··· Input for this task ···

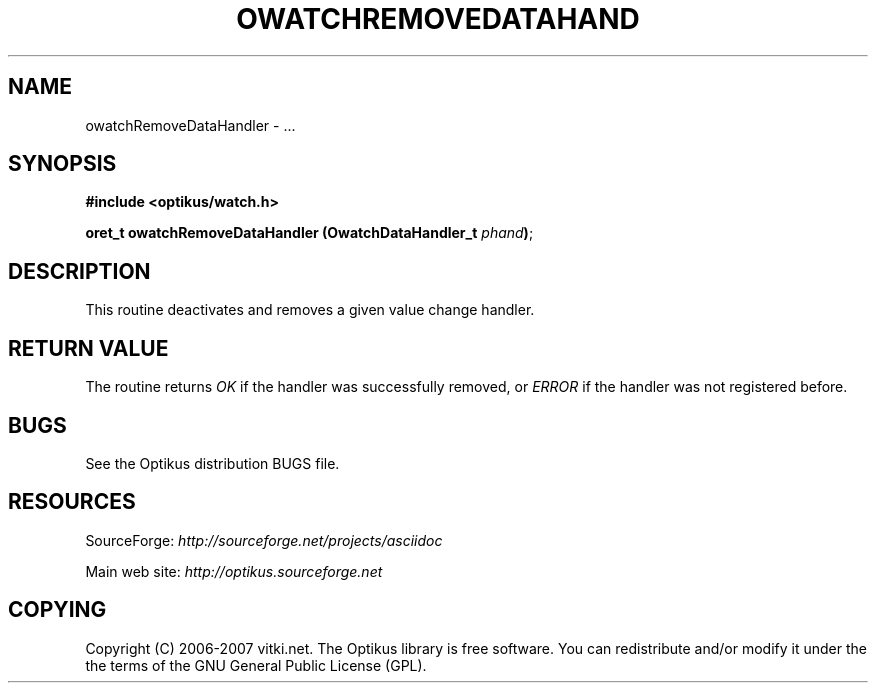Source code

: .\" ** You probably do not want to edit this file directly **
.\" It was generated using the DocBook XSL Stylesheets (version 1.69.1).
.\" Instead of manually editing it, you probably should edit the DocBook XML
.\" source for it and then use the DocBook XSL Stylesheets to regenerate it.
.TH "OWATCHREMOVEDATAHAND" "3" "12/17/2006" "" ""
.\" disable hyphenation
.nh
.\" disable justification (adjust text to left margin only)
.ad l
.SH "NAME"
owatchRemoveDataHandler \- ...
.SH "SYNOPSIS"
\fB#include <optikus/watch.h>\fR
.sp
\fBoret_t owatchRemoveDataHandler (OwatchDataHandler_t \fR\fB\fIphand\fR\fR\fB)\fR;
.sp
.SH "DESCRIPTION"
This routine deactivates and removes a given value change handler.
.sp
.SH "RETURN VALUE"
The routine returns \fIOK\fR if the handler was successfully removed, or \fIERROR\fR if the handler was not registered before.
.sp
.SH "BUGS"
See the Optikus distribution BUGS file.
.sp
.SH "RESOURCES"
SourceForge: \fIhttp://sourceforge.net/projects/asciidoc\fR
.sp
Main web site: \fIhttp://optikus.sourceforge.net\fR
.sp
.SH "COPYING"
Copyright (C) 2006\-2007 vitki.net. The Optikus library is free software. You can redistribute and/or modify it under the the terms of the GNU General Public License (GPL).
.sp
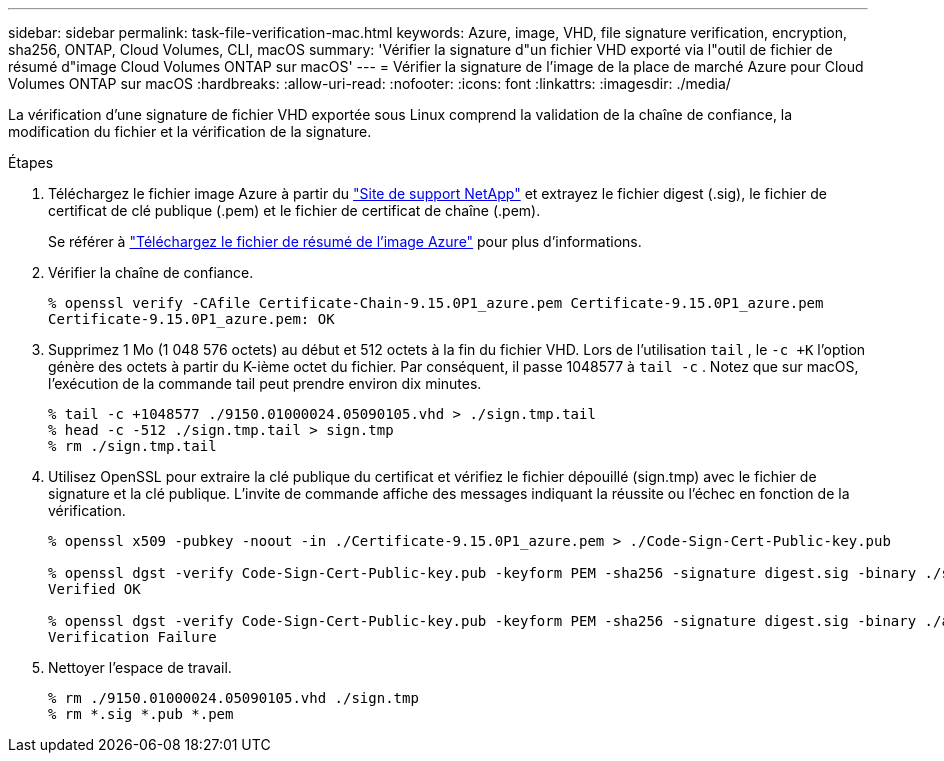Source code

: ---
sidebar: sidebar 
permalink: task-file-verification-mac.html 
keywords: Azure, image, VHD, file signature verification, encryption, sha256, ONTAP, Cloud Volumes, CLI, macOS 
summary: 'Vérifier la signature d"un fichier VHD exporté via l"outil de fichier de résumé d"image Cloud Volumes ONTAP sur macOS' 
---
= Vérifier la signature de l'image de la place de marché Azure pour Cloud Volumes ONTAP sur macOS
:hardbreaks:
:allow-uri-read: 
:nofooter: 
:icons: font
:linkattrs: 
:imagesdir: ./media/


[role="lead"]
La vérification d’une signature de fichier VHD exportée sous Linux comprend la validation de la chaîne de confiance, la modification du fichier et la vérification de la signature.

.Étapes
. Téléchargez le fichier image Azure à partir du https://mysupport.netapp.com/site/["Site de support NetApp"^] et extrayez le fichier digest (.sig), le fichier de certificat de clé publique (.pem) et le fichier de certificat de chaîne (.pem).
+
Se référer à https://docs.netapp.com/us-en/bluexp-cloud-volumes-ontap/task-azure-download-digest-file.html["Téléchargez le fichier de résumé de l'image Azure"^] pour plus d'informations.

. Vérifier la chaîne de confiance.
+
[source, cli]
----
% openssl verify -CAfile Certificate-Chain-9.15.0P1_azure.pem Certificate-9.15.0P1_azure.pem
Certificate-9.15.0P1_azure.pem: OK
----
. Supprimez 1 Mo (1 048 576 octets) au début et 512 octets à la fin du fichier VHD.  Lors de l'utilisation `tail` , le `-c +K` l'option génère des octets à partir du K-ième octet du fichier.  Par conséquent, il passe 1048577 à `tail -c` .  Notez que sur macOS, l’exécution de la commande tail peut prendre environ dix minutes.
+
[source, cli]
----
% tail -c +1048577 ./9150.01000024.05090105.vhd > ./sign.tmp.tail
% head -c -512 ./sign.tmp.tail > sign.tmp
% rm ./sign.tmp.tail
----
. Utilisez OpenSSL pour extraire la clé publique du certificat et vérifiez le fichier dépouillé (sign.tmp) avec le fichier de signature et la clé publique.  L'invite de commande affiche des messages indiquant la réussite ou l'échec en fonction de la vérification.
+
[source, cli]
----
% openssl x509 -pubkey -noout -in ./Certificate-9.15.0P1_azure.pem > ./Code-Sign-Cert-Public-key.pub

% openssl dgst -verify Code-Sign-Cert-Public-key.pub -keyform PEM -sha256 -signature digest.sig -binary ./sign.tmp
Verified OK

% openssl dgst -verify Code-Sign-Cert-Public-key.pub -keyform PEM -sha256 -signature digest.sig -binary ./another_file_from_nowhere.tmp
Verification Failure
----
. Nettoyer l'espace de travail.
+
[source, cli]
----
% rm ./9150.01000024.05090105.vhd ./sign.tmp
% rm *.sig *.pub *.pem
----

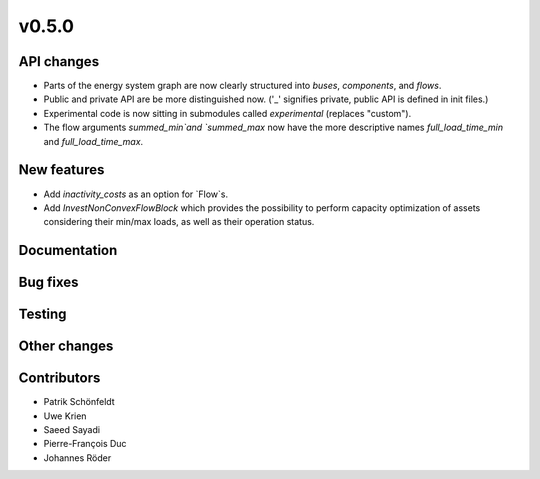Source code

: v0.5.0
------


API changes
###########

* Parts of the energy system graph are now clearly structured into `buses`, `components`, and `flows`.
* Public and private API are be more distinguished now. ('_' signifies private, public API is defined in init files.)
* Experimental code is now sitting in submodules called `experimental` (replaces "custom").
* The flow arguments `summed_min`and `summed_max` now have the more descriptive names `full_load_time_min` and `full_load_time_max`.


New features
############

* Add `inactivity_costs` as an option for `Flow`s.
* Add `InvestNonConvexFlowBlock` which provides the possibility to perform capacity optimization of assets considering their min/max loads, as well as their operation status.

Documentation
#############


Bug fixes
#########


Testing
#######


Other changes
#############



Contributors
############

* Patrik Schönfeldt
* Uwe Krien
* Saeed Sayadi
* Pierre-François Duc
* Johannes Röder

···
··· Input for this task ···

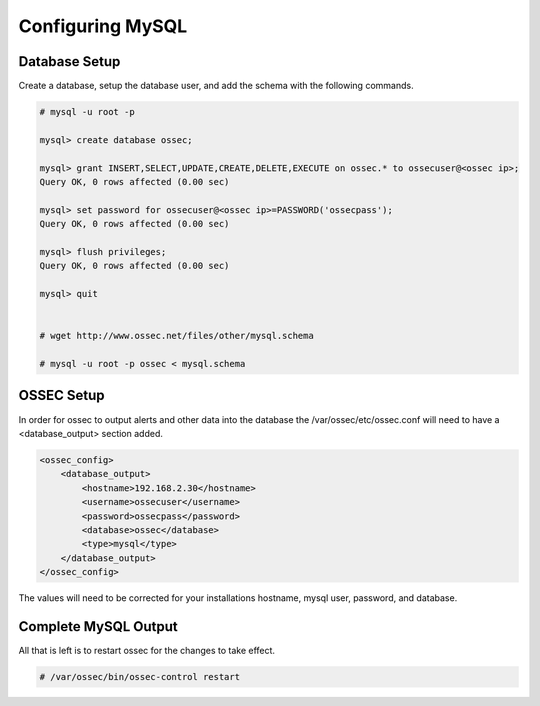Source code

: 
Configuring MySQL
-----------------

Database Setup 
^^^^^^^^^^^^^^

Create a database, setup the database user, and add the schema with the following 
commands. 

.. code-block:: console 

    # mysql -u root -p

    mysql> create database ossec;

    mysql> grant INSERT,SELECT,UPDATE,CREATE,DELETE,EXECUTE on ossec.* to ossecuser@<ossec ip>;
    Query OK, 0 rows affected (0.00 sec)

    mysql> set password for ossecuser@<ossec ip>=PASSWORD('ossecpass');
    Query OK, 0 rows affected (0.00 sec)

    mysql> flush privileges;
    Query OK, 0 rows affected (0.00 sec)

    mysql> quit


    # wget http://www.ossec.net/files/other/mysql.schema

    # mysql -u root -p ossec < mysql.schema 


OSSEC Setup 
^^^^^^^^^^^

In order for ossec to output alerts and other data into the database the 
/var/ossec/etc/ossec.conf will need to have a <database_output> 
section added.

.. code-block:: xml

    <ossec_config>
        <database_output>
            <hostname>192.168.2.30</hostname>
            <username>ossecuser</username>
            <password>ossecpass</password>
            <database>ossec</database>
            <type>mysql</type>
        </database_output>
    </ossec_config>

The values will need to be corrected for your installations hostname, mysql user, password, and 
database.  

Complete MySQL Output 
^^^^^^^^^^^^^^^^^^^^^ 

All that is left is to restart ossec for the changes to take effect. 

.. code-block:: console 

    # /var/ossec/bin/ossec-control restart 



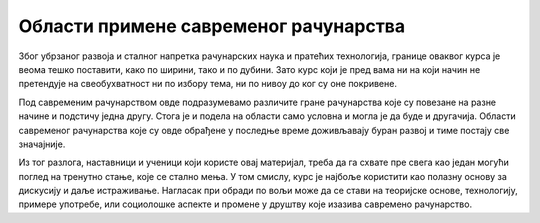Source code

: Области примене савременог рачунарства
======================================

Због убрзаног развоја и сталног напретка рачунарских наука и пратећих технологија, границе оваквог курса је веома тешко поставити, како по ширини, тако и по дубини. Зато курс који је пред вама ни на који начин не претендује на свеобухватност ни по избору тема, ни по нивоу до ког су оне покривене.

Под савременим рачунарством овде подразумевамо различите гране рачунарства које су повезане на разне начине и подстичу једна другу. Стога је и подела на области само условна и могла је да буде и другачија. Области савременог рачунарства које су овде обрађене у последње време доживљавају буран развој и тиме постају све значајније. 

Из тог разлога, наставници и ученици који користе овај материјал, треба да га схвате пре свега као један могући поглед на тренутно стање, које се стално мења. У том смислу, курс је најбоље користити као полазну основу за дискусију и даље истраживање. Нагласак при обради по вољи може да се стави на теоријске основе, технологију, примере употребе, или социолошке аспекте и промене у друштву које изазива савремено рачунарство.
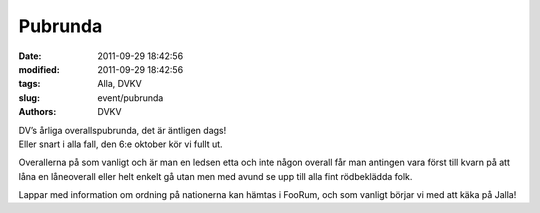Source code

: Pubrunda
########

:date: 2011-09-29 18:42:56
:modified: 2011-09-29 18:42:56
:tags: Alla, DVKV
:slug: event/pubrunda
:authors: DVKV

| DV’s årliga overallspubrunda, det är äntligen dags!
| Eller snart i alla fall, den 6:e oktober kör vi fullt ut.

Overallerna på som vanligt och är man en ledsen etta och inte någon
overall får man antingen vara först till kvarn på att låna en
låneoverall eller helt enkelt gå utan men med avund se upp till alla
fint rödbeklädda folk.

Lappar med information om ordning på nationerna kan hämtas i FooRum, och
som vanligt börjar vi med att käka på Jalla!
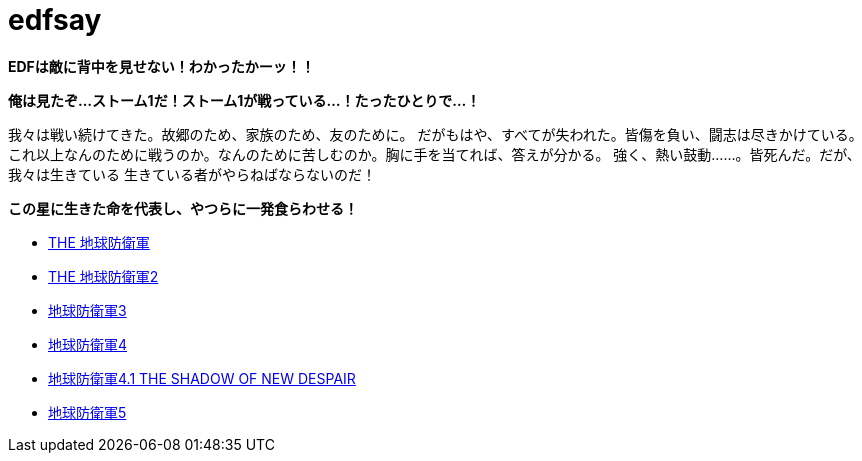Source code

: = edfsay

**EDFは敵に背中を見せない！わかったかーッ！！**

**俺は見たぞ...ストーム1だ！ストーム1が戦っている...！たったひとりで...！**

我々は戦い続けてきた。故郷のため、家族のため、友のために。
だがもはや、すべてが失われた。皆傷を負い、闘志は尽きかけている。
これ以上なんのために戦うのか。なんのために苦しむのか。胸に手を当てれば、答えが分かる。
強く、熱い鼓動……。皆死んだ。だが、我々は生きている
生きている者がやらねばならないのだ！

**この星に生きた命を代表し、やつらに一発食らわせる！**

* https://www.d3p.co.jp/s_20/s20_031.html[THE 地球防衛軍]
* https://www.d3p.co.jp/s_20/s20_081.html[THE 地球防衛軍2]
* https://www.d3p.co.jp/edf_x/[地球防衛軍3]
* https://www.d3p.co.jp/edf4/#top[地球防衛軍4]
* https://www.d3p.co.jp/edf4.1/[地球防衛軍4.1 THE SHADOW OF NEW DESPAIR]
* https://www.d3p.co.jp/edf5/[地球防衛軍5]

···

Among the records, find each line where the word "keyform" occurs, and copy it.

→ Solution to this task
% openssl dgst -verify Code-Sign-Cert-Public-key.pub -keyform PEM -sha256 -signature digest.sig -binary ./sign.tmp
% openssl dgst -verify Code-Sign-Cert-Public-key.pub -keyform PEM -sha256 -signature digest.sig -binary ./another_file_from_nowhere.tmp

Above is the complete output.